Natürlich sind diese Erfolge kein Garant dafür, dass steigende Energiepreise nicht irgendwann doch zum ernsten Problem für Europas Wettbewerbsfähigkeit werden. Immerhin ist seit Jahren nur noch sehr vorsichtig in neue Kapazitäten investiert worden (was zum Teil, aber nicht nur mit der Euro-Krise zu tun haben dürfte). Der Bestand altert. Gerade die deutsche Erfahrung lehrt allerdings auch, dass es andere Antworten auf solche Herausforderungen geben muss, als Klimaziele einfach zurückzudrehen, wie es Kritiker und Industrieskeptiker fordern.

Deutschlands Chemieindustrie ist es ja nicht nur gelungen, trotz steigender Energiekosten wettbewerbsfähig zu bleiben, sondern gleichzeitig auch die CO2-Emissionen eindrucksvoll zu reduzieren. Europaweit liegt der Treibhausgasausstoß der Branche heute um rund die Hälfte niedriger als 1990 – bei einer zeitgleich um 20 Prozent gestiegenen Produktion. Da wird heute deutlich mehr sehr viel klimaschonender hergestellt. Oder anders ausgedrückt: Emissionen abzubauen kann mit steigender Wettbewerbsfähigkeit durchaus gut einhergehen.

In einer Pilotstudie für die European Climate Foundation haben die Branchenexperten von McKinsey eine Reihe von Chemieprodukten im Detail analysiert und dabei ein Potenzial von noch einmal 50 bis 75 Prozent CO2-Abbau ausgemacht. Mehr noch: In geschätzten 60 bis 70 Prozent dieser Fälle würde der Emissionsabbau die Wettbewerbsfähigkeit der betreffenden Unternehmen entweder gar nicht berühren – oder sogar verbessern, weil etwa durch stärkeres Recycling die Kostenlast sogar sinkt. In vielen Fällen brächte die Suche nach saubereren Produkten Innovationsschübe mit sich.

Es wäre natürlich absurd, Europas Energierechnung im Namen des Klimaschutzes einfach immer weiter steigen zu lassen. Es gibt bessere Wege, die Emissionen abzubauen und das Klima zu retten, als nur die Kosten für Industrie und Verbraucher zu erhöhen. Es wäre allerdings genauso absurd, aus Angst die Klimaambitionen zurückzuschrauben.
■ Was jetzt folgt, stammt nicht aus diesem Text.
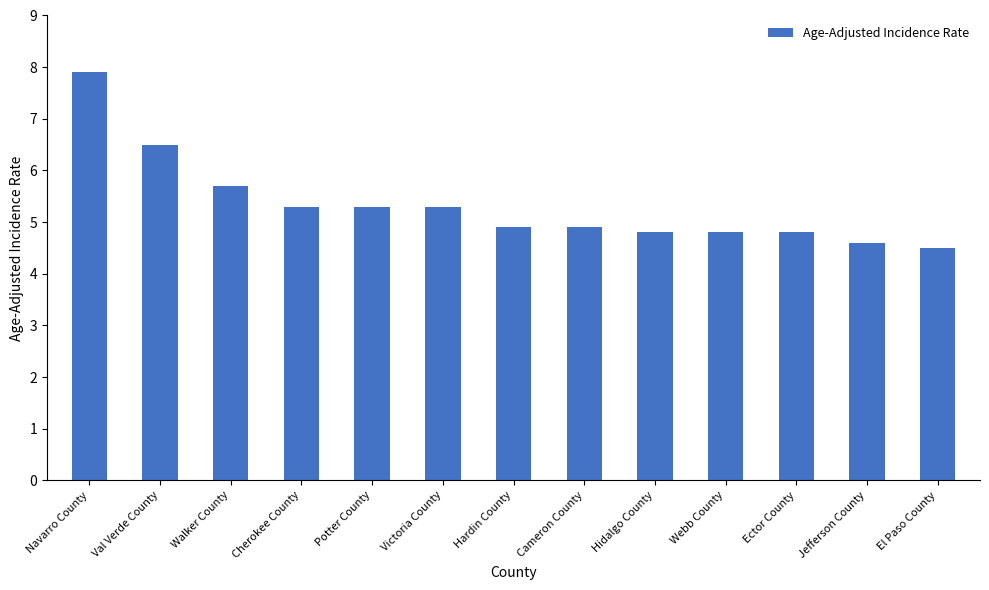

How many bars are there in total?

13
Damit wäre weder dem Klima gedient, noch wäre garantiert, dass die Unternehmen dann wirklich wettbewerbsfähiger wären, wenn die Wettbewerbsfähigkeit nur sehr bedingt an diesen Kosten hängt.

Es ist an der Zeit, die simple Gleichung zu verwerfen, wonach ambitionierte Klimapolitik immer schlecht für die Wirtschaft ist – und umgekehrt. Das neue Paradigma sollte sein, viel gezielter auf jene Instrumente zu setzen, die gleichzeitig den CO2-Ausstoß reduzieren, und helfen, bessere und sauberere Produkte zu geringeren Kosten herzustellen. Das böte etwa Europas Chemieunternehmen zugleich die Chance, neue Märkte gerade in jenen Schwellenländern zu sichern, die mit zunehmender Entwicklung immer mehr anspruchsvolle und saubere Chemie-Produkte nachfragen – jene Produkte, in denen Europa schon heute eine starke Position hat.

Das Letzte, was Europas krisengeschüttelte Wirtschaft bräuchte, wäre ein neues Wettbewerbsfähigkeitsproblem. Nur sind ambitionierte Klimaziele, wie sie Deutschland und andere erfolgreiche Länder aufgestellt haben, nicht das Problem. Sie könnten sogar Teil der Lösung sein.